TO-DO ITEM — Going line by line through the records below, count those containing the word "bois", then give only the count.

──────────

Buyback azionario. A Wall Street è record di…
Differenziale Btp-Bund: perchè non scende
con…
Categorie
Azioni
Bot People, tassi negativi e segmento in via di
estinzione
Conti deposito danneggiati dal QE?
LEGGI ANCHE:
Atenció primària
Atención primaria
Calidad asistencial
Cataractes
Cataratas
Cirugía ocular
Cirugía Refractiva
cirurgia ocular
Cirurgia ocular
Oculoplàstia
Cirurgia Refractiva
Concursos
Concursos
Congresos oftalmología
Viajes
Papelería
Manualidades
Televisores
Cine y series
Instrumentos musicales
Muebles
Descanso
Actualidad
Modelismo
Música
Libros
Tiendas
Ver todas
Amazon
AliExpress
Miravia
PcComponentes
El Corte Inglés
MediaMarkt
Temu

──────────

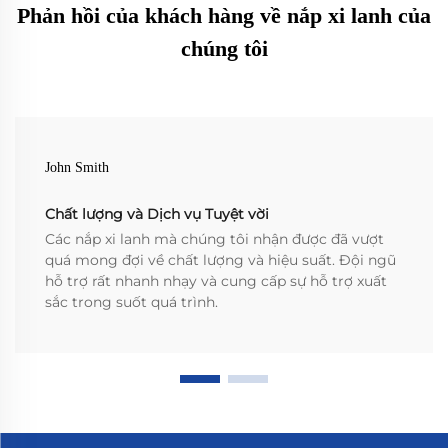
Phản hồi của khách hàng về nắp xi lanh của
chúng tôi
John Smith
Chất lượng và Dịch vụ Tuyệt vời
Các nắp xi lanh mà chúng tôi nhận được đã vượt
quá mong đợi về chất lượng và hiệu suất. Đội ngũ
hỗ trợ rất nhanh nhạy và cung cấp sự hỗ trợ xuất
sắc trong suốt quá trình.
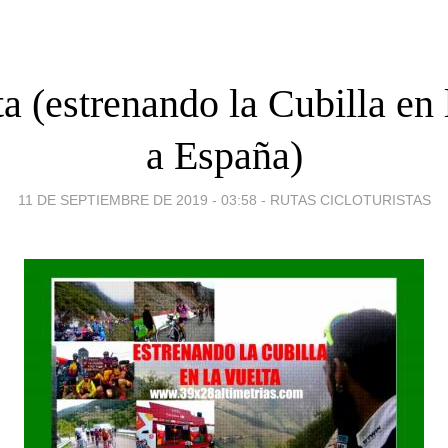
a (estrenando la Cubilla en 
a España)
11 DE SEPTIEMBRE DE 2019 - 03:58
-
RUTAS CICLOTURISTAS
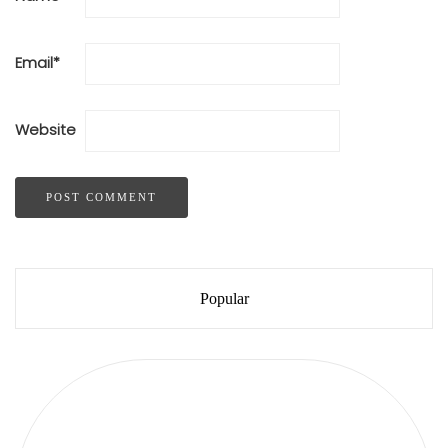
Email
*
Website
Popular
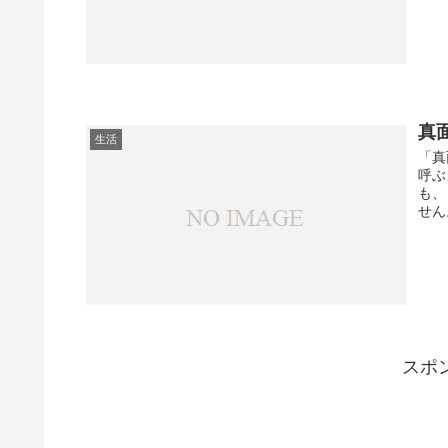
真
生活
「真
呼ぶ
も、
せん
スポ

──────────

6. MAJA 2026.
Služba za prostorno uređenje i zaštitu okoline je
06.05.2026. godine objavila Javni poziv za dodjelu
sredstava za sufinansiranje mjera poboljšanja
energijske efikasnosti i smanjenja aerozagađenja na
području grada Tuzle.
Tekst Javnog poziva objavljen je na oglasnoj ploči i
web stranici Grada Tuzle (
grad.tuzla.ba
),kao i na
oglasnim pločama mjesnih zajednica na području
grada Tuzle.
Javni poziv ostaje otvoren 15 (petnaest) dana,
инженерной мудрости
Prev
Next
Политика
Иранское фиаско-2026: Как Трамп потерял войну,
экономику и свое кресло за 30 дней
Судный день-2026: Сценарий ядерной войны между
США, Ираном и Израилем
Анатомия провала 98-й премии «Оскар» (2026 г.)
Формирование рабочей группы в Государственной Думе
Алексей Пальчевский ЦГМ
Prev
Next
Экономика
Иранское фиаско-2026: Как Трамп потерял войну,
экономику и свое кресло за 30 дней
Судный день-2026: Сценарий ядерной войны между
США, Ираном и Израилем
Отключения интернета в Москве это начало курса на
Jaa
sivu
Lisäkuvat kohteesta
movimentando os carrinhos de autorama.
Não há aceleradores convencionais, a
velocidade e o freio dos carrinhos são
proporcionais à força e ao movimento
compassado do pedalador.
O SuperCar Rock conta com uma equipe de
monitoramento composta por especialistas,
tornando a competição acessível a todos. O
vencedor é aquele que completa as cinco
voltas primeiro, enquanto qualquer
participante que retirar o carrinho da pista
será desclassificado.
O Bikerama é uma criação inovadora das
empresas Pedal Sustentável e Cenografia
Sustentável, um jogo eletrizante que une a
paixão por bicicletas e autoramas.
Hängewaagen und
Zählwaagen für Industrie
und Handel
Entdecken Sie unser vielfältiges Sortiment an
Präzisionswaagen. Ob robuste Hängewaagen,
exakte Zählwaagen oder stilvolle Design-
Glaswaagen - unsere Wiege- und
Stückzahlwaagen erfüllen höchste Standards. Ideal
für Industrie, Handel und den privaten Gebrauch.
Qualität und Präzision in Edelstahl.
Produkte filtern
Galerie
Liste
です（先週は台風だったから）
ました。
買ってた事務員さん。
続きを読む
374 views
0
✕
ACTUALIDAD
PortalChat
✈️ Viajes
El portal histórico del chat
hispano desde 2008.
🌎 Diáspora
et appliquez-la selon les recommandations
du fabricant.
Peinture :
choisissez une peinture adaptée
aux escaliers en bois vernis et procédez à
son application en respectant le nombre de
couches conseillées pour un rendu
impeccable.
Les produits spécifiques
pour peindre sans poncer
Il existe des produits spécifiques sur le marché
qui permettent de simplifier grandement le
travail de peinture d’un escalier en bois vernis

──────────

EXERCISE OUTPUT — 2